**Task to complete:**
Return the lines from the line containing "left shoulder: (387, 740)" through the last line of the material below, exactly as they appear and with no others.

============

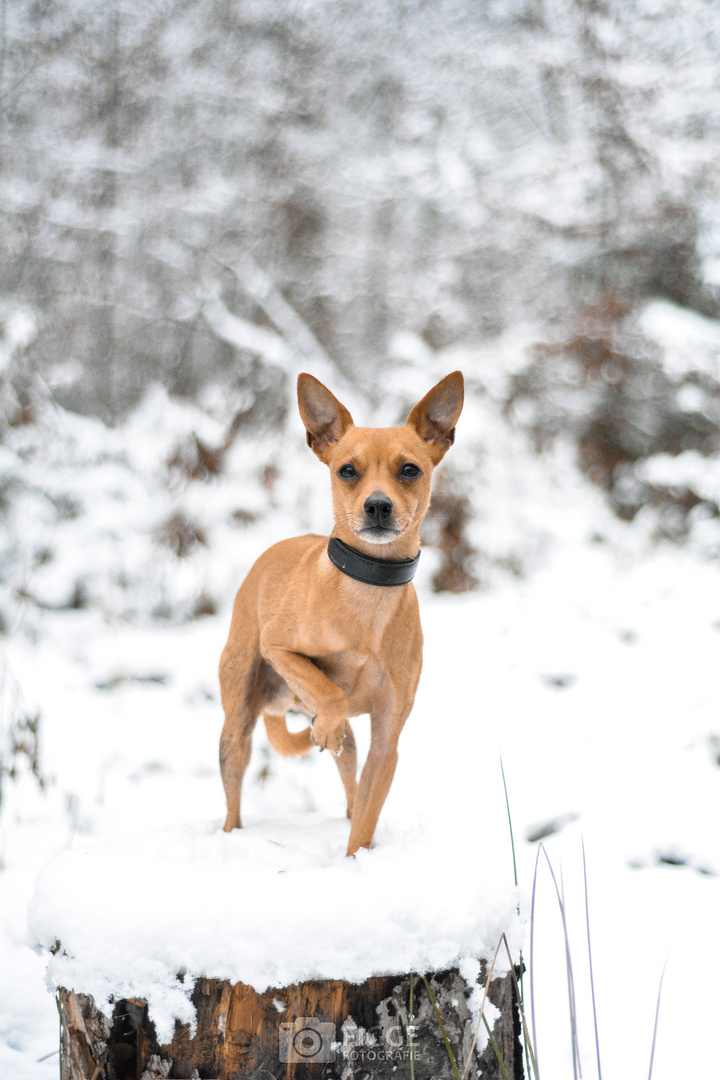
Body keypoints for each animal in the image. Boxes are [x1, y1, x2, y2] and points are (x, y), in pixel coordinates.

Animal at [220, 371, 464, 851]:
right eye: (346, 470)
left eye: (410, 469)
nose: (378, 505)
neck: (369, 588)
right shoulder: (279, 647)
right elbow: (329, 689)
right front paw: (328, 715)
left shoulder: (387, 740)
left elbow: (366, 818)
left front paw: (357, 860)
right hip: (237, 717)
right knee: (234, 789)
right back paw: (231, 836)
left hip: (350, 748)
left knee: (351, 787)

============

**Your solution:**
left shoulder: (387, 740)
left elbow: (366, 818)
left front paw: (357, 860)
right hip: (237, 717)
right knee: (234, 789)
right back paw: (231, 836)
left hip: (350, 748)
left knee: (351, 787)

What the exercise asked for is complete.